What Is False Discovery Rate?
False Discovery Rate (FDR) is the expected fraction of your "significant" results that are actually noise. Unlike Bonferroni, which controls the probability of any false positive, FDR accepts that some errors will slip through and instead ensures they make up a controlled share of your reported wins.
Also Known As
- Data science teams: FDR, Benjamini-Hochberg procedure, q-value
- Growth teams: portfolio-level false positive rate
- Marketing teams: "what share of our 'winners' aren't real"
- Engineering teams: BH correction, adjusted p-values
How It Works
Imagine a program that runs 100 tests per quarter with 10,000 visitors per variant. If you use a naive alpha of 0.05 with no correction, you expect 5 false positives just by chance. If you set an FDR target of 10%, the Benjamini-Hochberg procedure adjusts each test's threshold so that no more than 10% of your significant results are noise. So if you end up with 20 significant tests, at most 2 are expected false positives, and at least 18 are real. That is a far more useful guarantee for a continuously-running program than Bonferroni's blanket protection.
Best Practices
- Do use FDR control (Benjamini-Hochberg) for large experimentation programs.
- Do set an FDR threshold that reflects the cost of shipping a false win (often 5-20%).
- Do track empirical win rates (holdback tests) to validate your FDR estimates.
- Do not treat FDR-adjusted p-values as ordinary p-values; they have different interpretation.
- Do not mix FDR with Bonferroni; pick one framework and apply it consistently.
Common Mistakes
- Forgetting to include failed tests in the FDR calculation; this inflates the discovery rate.
- Running FDR correction only after picking winners, which biases the procedure.
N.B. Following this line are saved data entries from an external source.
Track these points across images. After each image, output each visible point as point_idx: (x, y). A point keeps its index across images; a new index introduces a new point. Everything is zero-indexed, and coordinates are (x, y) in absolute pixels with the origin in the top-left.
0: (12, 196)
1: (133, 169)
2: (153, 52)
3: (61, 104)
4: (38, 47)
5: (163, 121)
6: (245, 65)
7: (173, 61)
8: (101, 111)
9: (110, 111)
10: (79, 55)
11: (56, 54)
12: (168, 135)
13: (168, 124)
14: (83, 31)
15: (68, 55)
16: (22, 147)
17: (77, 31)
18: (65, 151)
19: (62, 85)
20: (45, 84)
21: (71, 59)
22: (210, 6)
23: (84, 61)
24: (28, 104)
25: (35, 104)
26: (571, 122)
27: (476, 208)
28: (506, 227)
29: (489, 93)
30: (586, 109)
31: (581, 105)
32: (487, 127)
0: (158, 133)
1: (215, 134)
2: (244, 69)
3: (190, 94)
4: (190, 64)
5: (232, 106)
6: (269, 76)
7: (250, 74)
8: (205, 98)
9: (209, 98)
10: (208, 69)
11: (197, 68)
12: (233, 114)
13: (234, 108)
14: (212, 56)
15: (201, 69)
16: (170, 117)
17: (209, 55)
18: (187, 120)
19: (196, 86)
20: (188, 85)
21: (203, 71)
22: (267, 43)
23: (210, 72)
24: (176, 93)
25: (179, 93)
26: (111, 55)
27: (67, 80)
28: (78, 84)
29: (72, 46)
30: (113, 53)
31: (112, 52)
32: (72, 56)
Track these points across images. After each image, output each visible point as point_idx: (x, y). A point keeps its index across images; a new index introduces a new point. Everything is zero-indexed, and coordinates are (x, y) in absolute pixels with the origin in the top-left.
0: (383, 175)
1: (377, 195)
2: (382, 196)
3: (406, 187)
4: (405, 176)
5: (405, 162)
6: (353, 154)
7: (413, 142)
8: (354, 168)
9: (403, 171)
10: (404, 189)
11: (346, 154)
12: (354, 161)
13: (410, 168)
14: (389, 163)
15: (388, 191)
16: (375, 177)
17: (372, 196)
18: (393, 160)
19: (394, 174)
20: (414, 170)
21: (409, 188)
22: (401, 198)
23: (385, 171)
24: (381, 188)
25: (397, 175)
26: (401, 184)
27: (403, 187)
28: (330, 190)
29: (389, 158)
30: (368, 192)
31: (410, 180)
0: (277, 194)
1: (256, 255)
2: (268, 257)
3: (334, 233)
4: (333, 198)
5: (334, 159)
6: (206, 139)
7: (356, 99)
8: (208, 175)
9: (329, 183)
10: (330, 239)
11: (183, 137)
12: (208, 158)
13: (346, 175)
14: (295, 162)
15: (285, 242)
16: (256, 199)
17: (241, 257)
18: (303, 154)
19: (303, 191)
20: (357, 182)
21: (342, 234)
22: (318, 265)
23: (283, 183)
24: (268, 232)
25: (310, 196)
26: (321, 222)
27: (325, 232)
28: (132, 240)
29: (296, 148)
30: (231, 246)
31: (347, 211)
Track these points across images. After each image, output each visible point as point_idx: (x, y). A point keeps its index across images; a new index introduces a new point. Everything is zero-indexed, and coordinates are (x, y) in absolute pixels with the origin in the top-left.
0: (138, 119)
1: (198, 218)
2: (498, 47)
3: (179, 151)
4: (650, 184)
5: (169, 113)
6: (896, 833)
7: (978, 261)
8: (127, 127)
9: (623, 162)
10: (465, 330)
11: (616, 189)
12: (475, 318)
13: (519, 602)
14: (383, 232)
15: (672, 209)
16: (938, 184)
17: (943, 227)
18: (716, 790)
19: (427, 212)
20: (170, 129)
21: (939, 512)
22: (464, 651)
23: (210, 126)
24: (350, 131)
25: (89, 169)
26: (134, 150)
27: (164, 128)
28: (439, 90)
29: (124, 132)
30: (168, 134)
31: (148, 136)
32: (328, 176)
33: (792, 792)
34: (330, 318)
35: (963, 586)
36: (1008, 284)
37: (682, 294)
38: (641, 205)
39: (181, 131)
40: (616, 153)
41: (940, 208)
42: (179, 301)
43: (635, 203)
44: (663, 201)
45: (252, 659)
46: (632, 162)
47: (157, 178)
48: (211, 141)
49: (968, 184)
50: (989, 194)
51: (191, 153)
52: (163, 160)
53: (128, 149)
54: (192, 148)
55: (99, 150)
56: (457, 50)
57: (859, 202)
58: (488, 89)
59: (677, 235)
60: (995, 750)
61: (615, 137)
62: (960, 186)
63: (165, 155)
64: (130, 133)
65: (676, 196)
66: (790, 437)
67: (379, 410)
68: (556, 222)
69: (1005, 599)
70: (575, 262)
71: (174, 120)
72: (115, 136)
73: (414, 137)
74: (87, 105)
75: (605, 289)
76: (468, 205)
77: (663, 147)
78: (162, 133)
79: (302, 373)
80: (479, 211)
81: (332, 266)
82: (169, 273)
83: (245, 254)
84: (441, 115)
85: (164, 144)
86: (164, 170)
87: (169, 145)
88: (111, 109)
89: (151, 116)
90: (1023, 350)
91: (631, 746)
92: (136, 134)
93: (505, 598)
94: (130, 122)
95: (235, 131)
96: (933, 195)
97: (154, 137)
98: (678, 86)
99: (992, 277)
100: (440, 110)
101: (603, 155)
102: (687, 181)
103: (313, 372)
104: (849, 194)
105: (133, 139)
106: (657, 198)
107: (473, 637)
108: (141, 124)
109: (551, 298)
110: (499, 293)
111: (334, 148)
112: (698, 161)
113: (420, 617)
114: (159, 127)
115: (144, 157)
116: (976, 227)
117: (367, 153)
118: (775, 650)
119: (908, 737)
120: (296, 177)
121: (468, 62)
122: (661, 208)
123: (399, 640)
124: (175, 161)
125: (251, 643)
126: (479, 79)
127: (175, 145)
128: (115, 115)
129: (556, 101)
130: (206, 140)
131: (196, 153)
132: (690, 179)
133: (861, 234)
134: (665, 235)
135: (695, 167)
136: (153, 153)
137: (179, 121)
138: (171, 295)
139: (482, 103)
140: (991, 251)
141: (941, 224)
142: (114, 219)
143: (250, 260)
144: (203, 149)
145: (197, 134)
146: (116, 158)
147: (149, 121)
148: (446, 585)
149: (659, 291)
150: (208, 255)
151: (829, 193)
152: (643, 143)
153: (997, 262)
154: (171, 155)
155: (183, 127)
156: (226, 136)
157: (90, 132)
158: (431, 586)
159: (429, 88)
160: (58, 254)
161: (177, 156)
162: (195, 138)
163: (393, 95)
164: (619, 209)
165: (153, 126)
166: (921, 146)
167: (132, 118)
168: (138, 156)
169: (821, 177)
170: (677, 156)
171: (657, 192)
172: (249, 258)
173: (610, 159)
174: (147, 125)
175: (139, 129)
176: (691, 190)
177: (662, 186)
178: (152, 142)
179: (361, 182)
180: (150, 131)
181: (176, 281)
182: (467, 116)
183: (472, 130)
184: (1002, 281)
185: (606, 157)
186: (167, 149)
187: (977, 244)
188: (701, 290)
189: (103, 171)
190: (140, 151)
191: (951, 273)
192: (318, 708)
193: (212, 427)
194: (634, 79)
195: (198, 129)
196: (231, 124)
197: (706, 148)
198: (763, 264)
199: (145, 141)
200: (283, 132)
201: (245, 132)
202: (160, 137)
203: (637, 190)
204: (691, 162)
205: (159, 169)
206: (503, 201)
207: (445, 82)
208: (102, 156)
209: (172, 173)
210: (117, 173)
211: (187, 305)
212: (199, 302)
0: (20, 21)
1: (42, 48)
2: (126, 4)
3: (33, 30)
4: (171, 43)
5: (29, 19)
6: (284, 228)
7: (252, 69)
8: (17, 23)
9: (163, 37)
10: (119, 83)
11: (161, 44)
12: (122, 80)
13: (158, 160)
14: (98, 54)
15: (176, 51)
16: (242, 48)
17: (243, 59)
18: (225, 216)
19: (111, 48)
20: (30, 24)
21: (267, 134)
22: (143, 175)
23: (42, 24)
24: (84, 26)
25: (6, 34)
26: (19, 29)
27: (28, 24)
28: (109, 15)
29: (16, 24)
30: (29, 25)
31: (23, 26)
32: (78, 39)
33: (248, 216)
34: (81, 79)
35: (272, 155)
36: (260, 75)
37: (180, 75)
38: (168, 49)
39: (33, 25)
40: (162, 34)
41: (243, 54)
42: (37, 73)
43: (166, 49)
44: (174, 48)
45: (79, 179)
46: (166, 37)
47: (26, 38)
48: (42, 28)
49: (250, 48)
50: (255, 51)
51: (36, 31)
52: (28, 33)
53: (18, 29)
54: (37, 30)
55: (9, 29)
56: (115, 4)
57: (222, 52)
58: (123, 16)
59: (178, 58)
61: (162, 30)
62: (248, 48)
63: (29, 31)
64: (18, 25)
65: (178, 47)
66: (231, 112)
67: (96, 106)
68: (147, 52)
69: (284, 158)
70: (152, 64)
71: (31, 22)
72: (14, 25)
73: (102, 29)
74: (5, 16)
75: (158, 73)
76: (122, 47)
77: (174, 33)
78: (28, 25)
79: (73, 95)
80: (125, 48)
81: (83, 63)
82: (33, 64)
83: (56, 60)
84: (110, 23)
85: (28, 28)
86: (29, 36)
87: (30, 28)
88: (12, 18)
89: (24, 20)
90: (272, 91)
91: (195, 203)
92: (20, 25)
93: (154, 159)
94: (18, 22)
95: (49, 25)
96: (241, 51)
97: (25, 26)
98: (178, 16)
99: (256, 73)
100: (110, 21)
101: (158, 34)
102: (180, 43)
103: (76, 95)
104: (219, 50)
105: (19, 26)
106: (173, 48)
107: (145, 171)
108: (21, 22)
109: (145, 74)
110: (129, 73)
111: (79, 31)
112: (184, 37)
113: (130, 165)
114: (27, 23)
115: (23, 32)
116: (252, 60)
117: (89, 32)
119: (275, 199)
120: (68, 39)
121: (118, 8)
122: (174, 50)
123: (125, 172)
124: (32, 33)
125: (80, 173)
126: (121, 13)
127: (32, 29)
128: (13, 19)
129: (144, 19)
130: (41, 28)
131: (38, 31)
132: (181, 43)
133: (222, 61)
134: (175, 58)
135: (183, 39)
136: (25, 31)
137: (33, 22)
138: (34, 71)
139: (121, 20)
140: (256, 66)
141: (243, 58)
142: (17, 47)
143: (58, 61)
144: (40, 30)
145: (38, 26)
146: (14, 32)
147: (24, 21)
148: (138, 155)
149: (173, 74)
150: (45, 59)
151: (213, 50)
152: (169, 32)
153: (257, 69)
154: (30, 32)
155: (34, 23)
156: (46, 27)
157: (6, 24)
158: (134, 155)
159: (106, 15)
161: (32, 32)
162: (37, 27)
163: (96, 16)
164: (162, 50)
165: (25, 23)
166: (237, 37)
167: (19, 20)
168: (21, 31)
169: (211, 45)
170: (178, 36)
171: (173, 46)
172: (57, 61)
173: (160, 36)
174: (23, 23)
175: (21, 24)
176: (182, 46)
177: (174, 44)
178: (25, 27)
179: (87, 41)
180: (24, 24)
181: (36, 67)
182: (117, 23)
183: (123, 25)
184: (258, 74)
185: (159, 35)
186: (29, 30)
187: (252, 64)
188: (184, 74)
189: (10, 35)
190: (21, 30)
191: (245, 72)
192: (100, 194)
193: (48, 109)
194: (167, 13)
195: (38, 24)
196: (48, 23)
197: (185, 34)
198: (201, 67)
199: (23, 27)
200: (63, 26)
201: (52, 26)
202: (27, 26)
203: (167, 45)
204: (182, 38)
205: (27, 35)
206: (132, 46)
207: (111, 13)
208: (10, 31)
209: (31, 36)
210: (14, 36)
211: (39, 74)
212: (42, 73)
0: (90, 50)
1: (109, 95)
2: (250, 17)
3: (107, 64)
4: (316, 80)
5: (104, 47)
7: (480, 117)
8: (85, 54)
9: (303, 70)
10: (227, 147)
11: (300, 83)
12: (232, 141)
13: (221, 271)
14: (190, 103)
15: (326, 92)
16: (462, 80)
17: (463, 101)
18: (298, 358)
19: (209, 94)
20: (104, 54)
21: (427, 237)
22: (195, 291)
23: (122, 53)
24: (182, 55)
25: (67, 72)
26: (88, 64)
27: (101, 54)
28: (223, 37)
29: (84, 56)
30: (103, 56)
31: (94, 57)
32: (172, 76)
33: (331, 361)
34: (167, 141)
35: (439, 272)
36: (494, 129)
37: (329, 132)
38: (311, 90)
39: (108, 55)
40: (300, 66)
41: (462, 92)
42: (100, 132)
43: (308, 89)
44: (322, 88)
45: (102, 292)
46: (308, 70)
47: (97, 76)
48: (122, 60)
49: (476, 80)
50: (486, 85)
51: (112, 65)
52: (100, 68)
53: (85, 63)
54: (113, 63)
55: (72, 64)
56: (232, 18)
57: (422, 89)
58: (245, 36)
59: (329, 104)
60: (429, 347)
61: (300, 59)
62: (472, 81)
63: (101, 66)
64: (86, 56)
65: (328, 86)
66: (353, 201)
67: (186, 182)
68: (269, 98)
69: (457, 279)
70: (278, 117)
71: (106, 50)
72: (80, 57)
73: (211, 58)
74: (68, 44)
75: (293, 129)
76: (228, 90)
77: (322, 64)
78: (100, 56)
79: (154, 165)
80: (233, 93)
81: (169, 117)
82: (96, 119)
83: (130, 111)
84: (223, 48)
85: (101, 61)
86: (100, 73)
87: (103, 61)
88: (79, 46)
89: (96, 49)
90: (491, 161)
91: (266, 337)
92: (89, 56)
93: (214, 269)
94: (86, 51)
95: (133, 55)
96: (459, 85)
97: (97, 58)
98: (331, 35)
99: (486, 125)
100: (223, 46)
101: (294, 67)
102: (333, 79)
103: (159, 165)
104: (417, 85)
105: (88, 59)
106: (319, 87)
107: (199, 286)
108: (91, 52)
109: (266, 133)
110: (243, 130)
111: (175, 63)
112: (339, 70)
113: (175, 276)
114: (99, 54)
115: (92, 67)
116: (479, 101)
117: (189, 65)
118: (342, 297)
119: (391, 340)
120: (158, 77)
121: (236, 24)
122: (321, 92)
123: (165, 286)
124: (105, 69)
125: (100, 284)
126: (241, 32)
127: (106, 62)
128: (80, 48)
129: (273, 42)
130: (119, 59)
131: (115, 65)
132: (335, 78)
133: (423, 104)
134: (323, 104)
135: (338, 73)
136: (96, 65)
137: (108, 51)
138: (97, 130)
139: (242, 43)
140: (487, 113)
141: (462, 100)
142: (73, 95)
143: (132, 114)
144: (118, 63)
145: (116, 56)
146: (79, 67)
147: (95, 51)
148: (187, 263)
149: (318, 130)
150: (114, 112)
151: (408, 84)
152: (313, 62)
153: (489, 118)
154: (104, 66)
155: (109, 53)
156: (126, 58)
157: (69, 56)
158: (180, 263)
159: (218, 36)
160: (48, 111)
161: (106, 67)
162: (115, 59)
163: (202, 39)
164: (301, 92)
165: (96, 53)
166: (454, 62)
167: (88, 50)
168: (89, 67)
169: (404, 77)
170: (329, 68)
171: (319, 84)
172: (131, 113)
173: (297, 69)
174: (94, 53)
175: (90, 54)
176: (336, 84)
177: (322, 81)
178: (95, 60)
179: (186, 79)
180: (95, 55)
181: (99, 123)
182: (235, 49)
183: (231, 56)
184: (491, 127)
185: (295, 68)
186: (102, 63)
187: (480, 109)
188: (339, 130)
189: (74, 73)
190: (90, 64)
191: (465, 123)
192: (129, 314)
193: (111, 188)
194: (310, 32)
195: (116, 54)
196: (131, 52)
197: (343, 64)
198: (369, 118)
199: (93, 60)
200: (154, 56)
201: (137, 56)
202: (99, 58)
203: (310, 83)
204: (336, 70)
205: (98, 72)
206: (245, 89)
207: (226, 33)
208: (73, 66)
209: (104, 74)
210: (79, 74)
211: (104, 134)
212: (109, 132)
- Treating a q-value of 0.08 as "borderline"; it is a precise probabilistic statement.
Industry Context
- SaaS/B2B: Smaller programs may not need FDR; Bonferroni across the primary metric suffices.
- Ecommerce/DTC: High-velocity programs with dozens of tests per month benefit enormously.
- Lead gen/services: FDR lets you run many exploratory tests without drowning in false wins.
The Behavioral Science Connection
FDR is a behavioral commitment: you are accepting imperfection in exchange for discovery power. This mirrors Thaler's "choice architecture" — designing defaults that produce good portfolio outcomes even when individual decisions are imperfect. The replication crisis in psychology was, in part, a failure to think in FDR terms.
Key Takeaway
FDR control is the scalable answer to the multiple comparisons problem for real experimentation programs.